# SOURCE MATERIAL start

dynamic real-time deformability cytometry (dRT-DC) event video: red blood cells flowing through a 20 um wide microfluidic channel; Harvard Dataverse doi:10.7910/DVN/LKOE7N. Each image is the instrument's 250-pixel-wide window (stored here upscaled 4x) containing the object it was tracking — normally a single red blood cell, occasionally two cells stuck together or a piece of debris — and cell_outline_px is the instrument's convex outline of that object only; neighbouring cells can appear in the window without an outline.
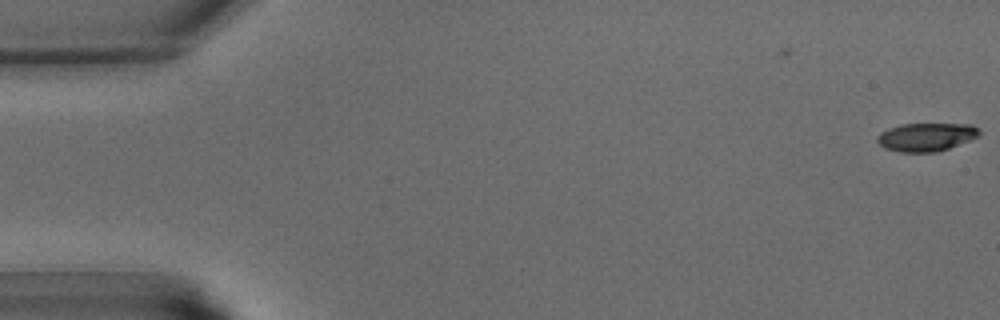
{"species": "common noctule bat (a hibernating species)", "species_latin": "Nyctalus noctula", "temperature_condition": "warm", "stored_images_in_passage": 4, "camera_frame_rate_fps": 3000, "um_per_image_px": 0.085, "animal": {"sex": "male", "body_mass_g": 15.6}, "frame": {"image": 1, "passage_image": 4, "time_ms": 1.0, "image_size_px": [1000, 320], "cell_outline_px": [[980, 136], [948, 148], [936, 152], [900, 152], [884, 148], [876, 140], [876, 136], [880, 132], [888, 128], [900, 124], [972, 124], [980, 132]], "centroid_in_image_um": [78.69, 11.64], "position_along_channel_um": 6.3, "area_um2": 16.82}}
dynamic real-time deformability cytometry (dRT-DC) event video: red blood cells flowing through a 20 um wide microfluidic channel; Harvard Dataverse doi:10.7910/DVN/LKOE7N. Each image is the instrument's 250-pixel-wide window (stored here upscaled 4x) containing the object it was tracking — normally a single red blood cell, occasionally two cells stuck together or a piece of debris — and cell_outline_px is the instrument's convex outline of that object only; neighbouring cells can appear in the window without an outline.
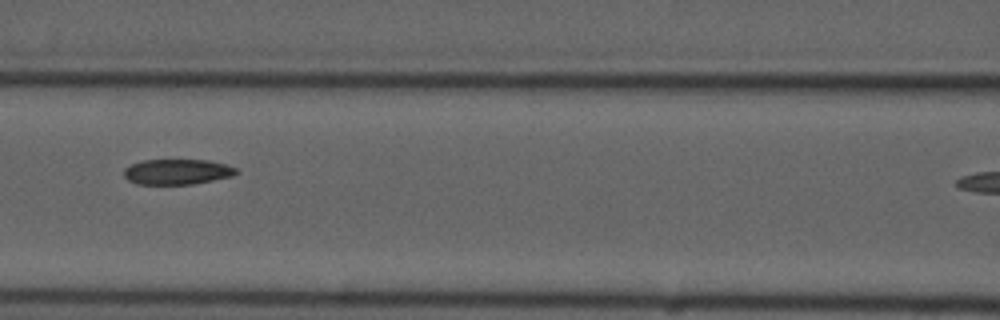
{"species": "common noctule bat (a hibernating species)", "species_latin": "Nyctalus noctula", "temperature_condition": "cold", "stored_images_in_passage": 7, "segment_of_instrument_passage": [1, 2], "camera_frame_rate_fps": 3000, "um_per_image_px": 0.085, "animal": {"sex": "male", "forearm_length_mm": 52.5}, "frame": {"image": 1, "passage_image": 4, "time_ms": 4.0, "image_size_px": [1000, 320], "cell_outline_px": [[240, 172], [232, 176], [192, 184], [136, 184], [128, 180], [124, 176], [124, 168], [132, 164], [144, 160], [208, 160], [224, 164], [236, 168]], "centroid_in_image_um": [15.05, 14.6], "position_along_channel_um": 151.5, "area_um2": 16.53}}
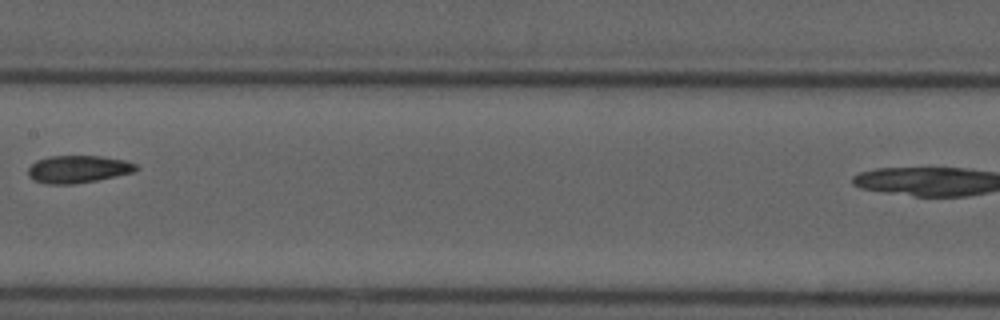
{"frame": {"image": 2, "passage_image": 5, "time_ms": 5.333, "image_size_px": [1000, 320], "cell_outline_px": [[140, 168], [136, 172], [76, 184], [44, 184], [32, 180], [28, 176], [28, 168], [36, 160], [48, 156], [100, 156], [124, 160], [136, 164]], "centroid_in_image_um": [6.62, 14.38], "position_along_channel_um": 200.8, "area_um2": 17.51}}
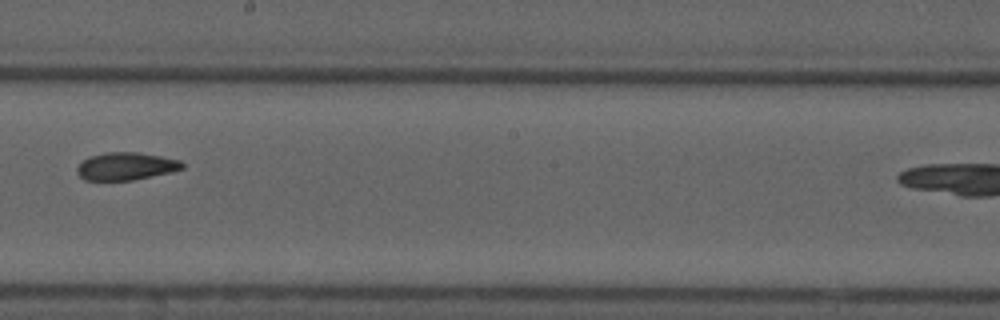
{"frame": {"image": 3, "passage_image": 6, "time_ms": 6.333, "image_size_px": [1000, 320], "cell_outline_px": [[184, 168], [172, 172], [132, 180], [84, 180], [76, 172], [76, 168], [84, 160], [92, 156], [104, 152], [136, 152], [160, 156], [180, 160], [184, 164]], "centroid_in_image_um": [10.72, 14.13], "position_along_channel_um": 237.5, "area_um2": 16.88}}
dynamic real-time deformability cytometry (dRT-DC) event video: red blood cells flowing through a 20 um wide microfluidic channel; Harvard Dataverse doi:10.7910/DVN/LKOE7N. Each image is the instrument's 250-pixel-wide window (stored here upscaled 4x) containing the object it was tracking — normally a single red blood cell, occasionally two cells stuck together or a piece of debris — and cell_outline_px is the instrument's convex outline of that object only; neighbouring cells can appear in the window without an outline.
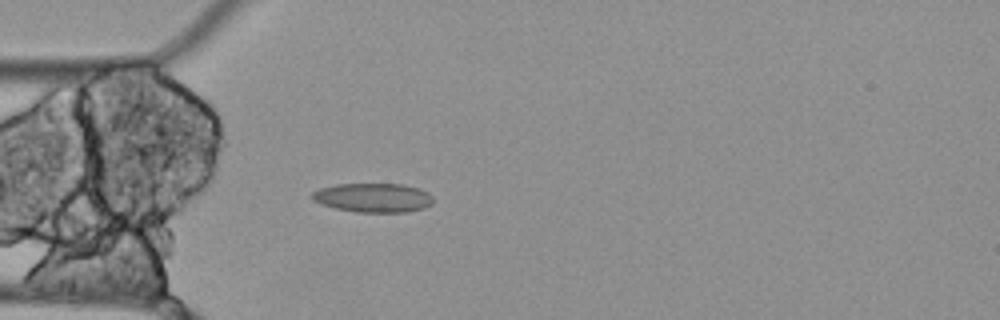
{"species": "Egyptian fruit bat (a non-hibernating species)", "species_latin": "Rousettus aegyptiacus", "temperature_condition": "cold", "stored_images_in_passage": 50, "camera_frame_rate_fps": 3000, "um_per_image_px": 0.085, "animal": {"sex": "female"}, "frame": {"image": 1, "passage_image": 10, "time_ms": 3.0, "image_size_px": [1000, 320], "cell_outline_px": [[432, 204], [424, 208], [404, 212], [356, 212], [336, 208], [320, 204], [312, 200], [312, 192], [320, 188], [336, 184], [404, 184], [428, 192], [432, 196]], "centroid_in_image_um": [31.7, 16.8], "position_along_channel_um": 53.3, "area_um2": 20.52}}
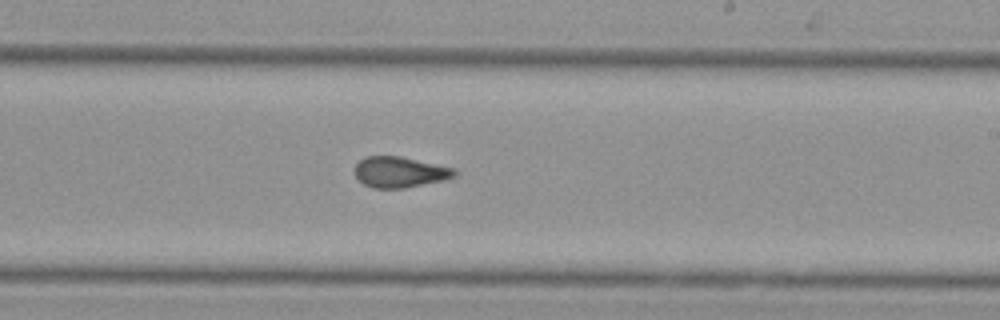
{"frame": {"image": 2, "passage_image": 27, "time_ms": 8.667, "image_size_px": [1000, 320], "cell_outline_px": [[456, 176], [444, 180], [404, 188], [372, 188], [364, 184], [356, 176], [356, 164], [364, 156], [400, 156], [452, 168], [456, 172]], "centroid_in_image_um": [33.96, 14.63], "position_along_channel_um": 255.0, "area_um2": 17.63}}
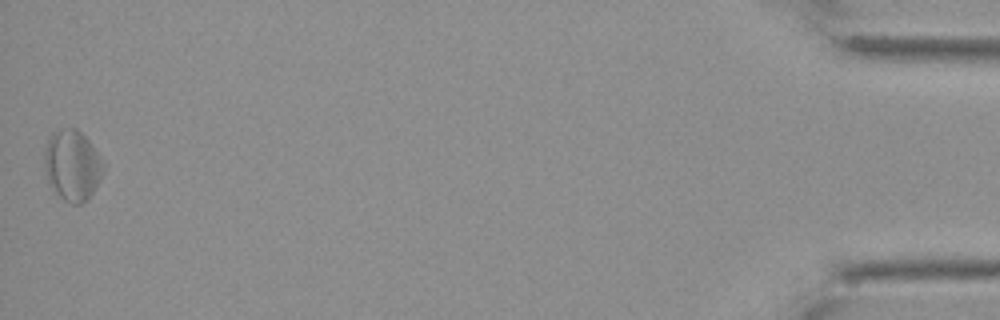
{"frame": {"image": 3, "passage_image": 50, "time_ms": 16.333, "image_size_px": [1000, 320], "cell_outline_px": [[104, 168], [100, 180], [88, 200], [80, 204], [72, 204], [64, 200], [48, 184], [44, 168], [44, 152], [48, 140], [52, 132], [68, 128], [76, 128], [88, 140], [100, 156], [104, 164]], "centroid_in_image_um": [6.14, 14.08], "position_along_channel_um": 429.1, "area_um2": 24.28}, "authors_computed_cell_mechanics": {"area_um2": 19.2185, "velocity_mm_per_s": 3.4865, "shape_relaxation_time_tau1_ms": null, "shape_relaxation_time_tau2_ms": 6.3493, "deformation_change_tau1": null, "deformation_change_tau2": 0.1413}}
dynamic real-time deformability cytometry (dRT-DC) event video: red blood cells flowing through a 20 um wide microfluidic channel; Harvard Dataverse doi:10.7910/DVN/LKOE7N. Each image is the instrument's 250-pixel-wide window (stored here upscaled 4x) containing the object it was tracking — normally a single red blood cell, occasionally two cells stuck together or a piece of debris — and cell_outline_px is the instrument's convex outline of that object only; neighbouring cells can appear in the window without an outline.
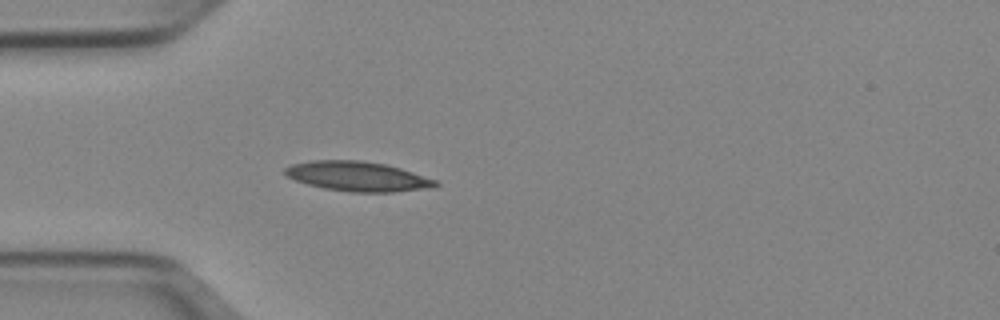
{"species": "Egyptian fruit bat (a non-hibernating species)", "species_latin": "Rousettus aegyptiacus", "temperature_condition": "cold", "stored_images_in_passage": 34, "camera_frame_rate_fps": 3000, "um_per_image_px": 0.085, "animal": {"sex": "female"}, "frame": {"image": 1, "passage_image": 1, "time_ms": 0.0, "image_size_px": [1000, 320], "cell_outline_px": [[440, 184], [436, 188], [392, 192], [352, 192], [324, 188], [308, 184], [296, 180], [288, 176], [284, 172], [284, 168], [292, 164], [312, 160], [360, 160], [384, 164], [400, 168], [436, 180]], "centroid_in_image_um": [30.44, 14.99], "position_along_channel_um": 54.6, "area_um2": 26.01}}
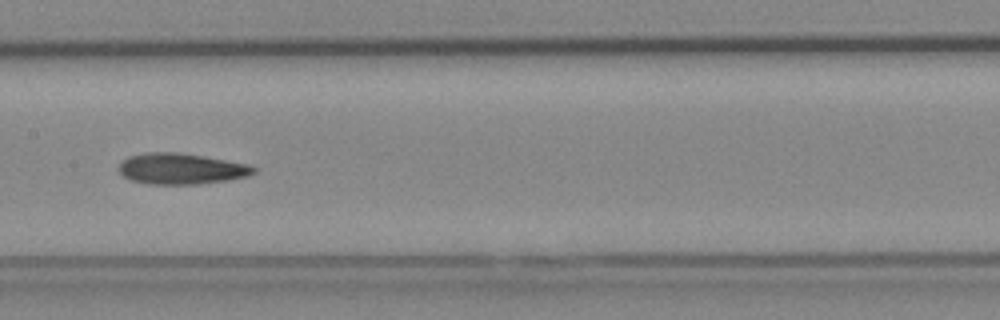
{"frame": {"image": 2, "passage_image": 12, "time_ms": 3.667, "image_size_px": [1000, 320], "cell_outline_px": [[256, 172], [248, 176], [228, 180], [200, 184], [148, 184], [132, 180], [124, 176], [120, 172], [120, 164], [128, 156], [144, 152], [176, 152], [204, 156], [248, 164], [256, 168]], "centroid_in_image_um": [15.42, 14.34], "position_along_channel_um": 192.0, "area_um2": 24.28}}
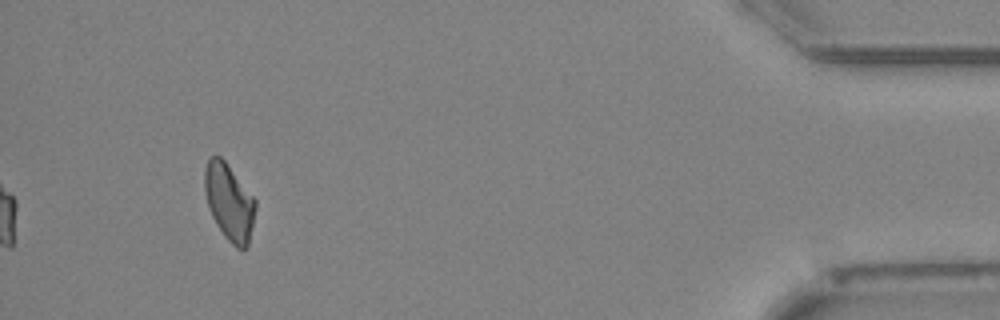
{"frame": {"image": 3, "passage_image": 34, "time_ms": 11.0, "image_size_px": [1000, 320], "cell_outline_px": [[256, 208], [248, 248], [236, 248], [224, 236], [216, 224], [208, 208], [204, 188], [204, 172], [208, 160], [212, 156], [220, 156], [224, 160], [256, 200]], "centroid_in_image_um": [19.48, 17.2], "position_along_channel_um": 415.7, "area_um2": 22.6}, "authors_computed_cell_mechanics": {"area_um2": 23.6113, "velocity_mm_per_s": 3.9596, "shape_relaxation_time_tau1_ms": 10.7859, "shape_relaxation_time_tau2_ms": null, "deformation_change_tau1": 0.2283, "deformation_change_tau2": null}}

# SOURCE MATERIAL end

## STATED PROBLEM
Leave out the pictures and print each record exactly as it stands.

## OUTPUT FOR THIS EXERCISE
dynamic real-time deformability cytometry (dRT-DC) event video: red blood cells flowing through a 20 um wide microfluidic channel; Harvard Dataverse doi:10.7910/DVN/LKOE7N. Each image is the instrument's 250-pixel-wide window (stored here upscaled 4x) containing the object it was tracking — normally a single red blood cell, occasionally two cells stuck together or a piece of debris — and cell_outline_px is the instrument's convex outline of that object only; neighbouring cells can appear in the window without an outline.
{"species": "common noctule bat (a hibernating species)", "species_latin": "Nyctalus noctula", "temperature_condition": "warm", "stored_images_in_passage": 4, "camera_frame_rate_fps": 3000, "um_per_image_px": 0.085, "animal": {"sex": "male", "body_mass_g": 15.6}, "frame": {"image": 1, "passage_image": 4, "time_ms": 1.0, "image_size_px": [1000, 320], "cell_outline_px": [[980, 136], [948, 148], [936, 152], [900, 152], [884, 148], [876, 140], [876, 136], [880, 132], [888, 128], [900, 124], [972, 124], [980, 132]], "centroid_in_image_um": [78.69, 11.64], "position_along_channel_um": 6.3, "area_um2": 16.82}}
dynamic real-time deformability cytometry (dRT-DC) event video: red blood cells flowing through a 20 um wide microfluidic channel; Harvard Dataverse doi:10.7910/DVN/LKOE7N. Each image is the instrument's 250-pixel-wide window (stored here upscaled 4x) containing the object it was tracking — normally a single red blood cell, occasionally two cells stuck together or a piece of debris — and cell_outline_px is the instrument's convex outline of that object only; neighbouring cells can appear in the window without an outline.
{"species": "common noctule bat (a hibernating species)", "species_latin": "Nyctalus noctula", "temperature_condition": "cold", "stored_images_in_passage": 7, "segment_of_instrument_passage": [1, 2], "camera_frame_rate_fps": 3000, "um_per_image_px": 0.085, "animal": {"sex": "male", "forearm_length_mm": 52.5}, "frame": {"image": 1, "passage_image": 4, "time_ms": 4.0, "image_size_px": [1000, 320], "cell_outline_px": [[240, 172], [232, 176], [192, 184], [136, 184], [128, 180], [124, 176], [124, 168], [132, 164], [144, 160], [208, 160], [224, 164], [236, 168]], "centroid_in_image_um": [15.05, 14.6], "position_along_channel_um": 151.5, "area_um2": 16.53}}
{"frame": {"image": 2, "passage_image": 5, "time_ms": 5.333, "image_size_px": [1000, 320], "cell_outline_px": [[140, 168], [136, 172], [76, 184], [44, 184], [32, 180], [28, 176], [28, 168], [36, 160], [48, 156], [100, 156], [124, 160], [136, 164]], "centroid_in_image_um": [6.62, 14.38], "position_along_channel_um": 200.8, "area_um2": 17.51}}
{"frame": {"image": 3, "passage_image": 6, "time_ms": 6.333, "image_size_px": [1000, 320], "cell_outline_px": [[184, 168], [172, 172], [132, 180], [84, 180], [76, 172], [76, 168], [84, 160], [92, 156], [104, 152], [136, 152], [160, 156], [180, 160], [184, 164]], "centroid_in_image_um": [10.72, 14.13], "position_along_channel_um": 237.5, "area_um2": 16.88}}
dynamic real-time deformability cytometry (dRT-DC) event video: red blood cells flowing through a 20 um wide microfluidic channel; Harvard Dataverse doi:10.7910/DVN/LKOE7N. Each image is the instrument's 250-pixel-wide window (stored here upscaled 4x) containing the object it was tracking — normally a single red blood cell, occasionally two cells stuck together or a piece of debris — and cell_outline_px is the instrument's convex outline of that object only; neighbouring cells can appear in the window without an outline.
{"species": "Egyptian fruit bat (a non-hibernating species)", "species_latin": "Rousettus aegyptiacus", "temperature_condition": "cold", "stored_images_in_passage": 50, "camera_frame_rate_fps": 3000, "um_per_image_px": 0.085, "animal": {"sex": "female"}, "frame": {"image": 1, "passage_image": 10, "time_ms": 3.0, "image_size_px": [1000, 320], "cell_outline_px": [[432, 204], [424, 208], [404, 212], [356, 212], [336, 208], [320, 204], [312, 200], [312, 192], [320, 188], [336, 184], [404, 184], [428, 192], [432, 196]], "centroid_in_image_um": [31.7, 16.8], "position_along_channel_um": 53.3, "area_um2": 20.52}}
{"frame": {"image": 2, "passage_image": 27, "time_ms": 8.667, "image_size_px": [1000, 320], "cell_outline_px": [[456, 176], [444, 180], [404, 188], [372, 188], [364, 184], [356, 176], [356, 164], [364, 156], [400, 156], [452, 168], [456, 172]], "centroid_in_image_um": [33.96, 14.63], "position_along_channel_um": 255.0, "area_um2": 17.63}}
{"frame": {"image": 3, "passage_image": 50, "time_ms": 16.333, "image_size_px": [1000, 320], "cell_outline_px": [[104, 168], [100, 180], [88, 200], [80, 204], [72, 204], [64, 200], [48, 184], [44, 168], [44, 152], [48, 140], [52, 132], [68, 128], [76, 128], [88, 140], [100, 156], [104, 164]], "centroid_in_image_um": [6.14, 14.08], "position_along_channel_um": 429.1, "area_um2": 24.28}, "authors_computed_cell_mechanics": {"area_um2": 19.2185, "velocity_mm_per_s": 3.4865, "shape_relaxation_time_tau1_ms": null, "shape_relaxation_time_tau2_ms": 6.3493, "deformation_change_tau1": null, "deformation_change_tau2": 0.1413}}
dynamic real-time deformability cytometry (dRT-DC) event video: red blood cells flowing through a 20 um wide microfluidic channel; Harvard Dataverse doi:10.7910/DVN/LKOE7N. Each image is the instrument's 250-pixel-wide window (stored here upscaled 4x) containing the object it was tracking — normally a single red blood cell, occasionally two cells stuck together or a piece of debris — and cell_outline_px is the instrument's convex outline of that object only; neighbouring cells can appear in the window without an outline.
{"species": "Egyptian fruit bat (a non-hibernating species)", "species_latin": "Rousettus aegyptiacus", "temperature_condition": "cold", "stored_images_in_passage": 34, "camera_frame_rate_fps": 3000, "um_per_image_px": 0.085, "animal": {"sex": "female"}, "frame": {"image": 1, "passage_image": 1, "time_ms": 0.0, "image_size_px": [1000, 320], "cell_outline_px": [[440, 184], [436, 188], [392, 192], [352, 192], [324, 188], [308, 184], [296, 180], [288, 176], [284, 172], [284, 168], [292, 164], [312, 160], [360, 160], [384, 164], [400, 168], [436, 180]], "centroid_in_image_um": [30.44, 14.99], "position_along_channel_um": 54.6, "area_um2": 26.01}}
{"frame": {"image": 2, "passage_image": 12, "time_ms": 3.667, "image_size_px": [1000, 320], "cell_outline_px": [[256, 172], [248, 176], [228, 180], [200, 184], [148, 184], [132, 180], [124, 176], [120, 172], [120, 164], [128, 156], [144, 152], [176, 152], [204, 156], [248, 164], [256, 168]], "centroid_in_image_um": [15.42, 14.34], "position_along_channel_um": 192.0, "area_um2": 24.28}}
{"frame": {"image": 3, "passage_image": 34, "time_ms": 11.0, "image_size_px": [1000, 320], "cell_outline_px": [[256, 208], [248, 248], [236, 248], [224, 236], [216, 224], [208, 208], [204, 188], [204, 172], [208, 160], [212, 156], [220, 156], [224, 160], [256, 200]], "centroid_in_image_um": [19.48, 17.2], "position_along_channel_um": 415.7, "area_um2": 22.6}, "authors_computed_cell_mechanics": {"area_um2": 23.6113, "velocity_mm_per_s": 3.9596, "shape_relaxation_time_tau1_ms": 10.7859, "shape_relaxation_time_tau2_ms": null, "deformation_change_tau1": 0.2283, "deformation_change_tau2": null}}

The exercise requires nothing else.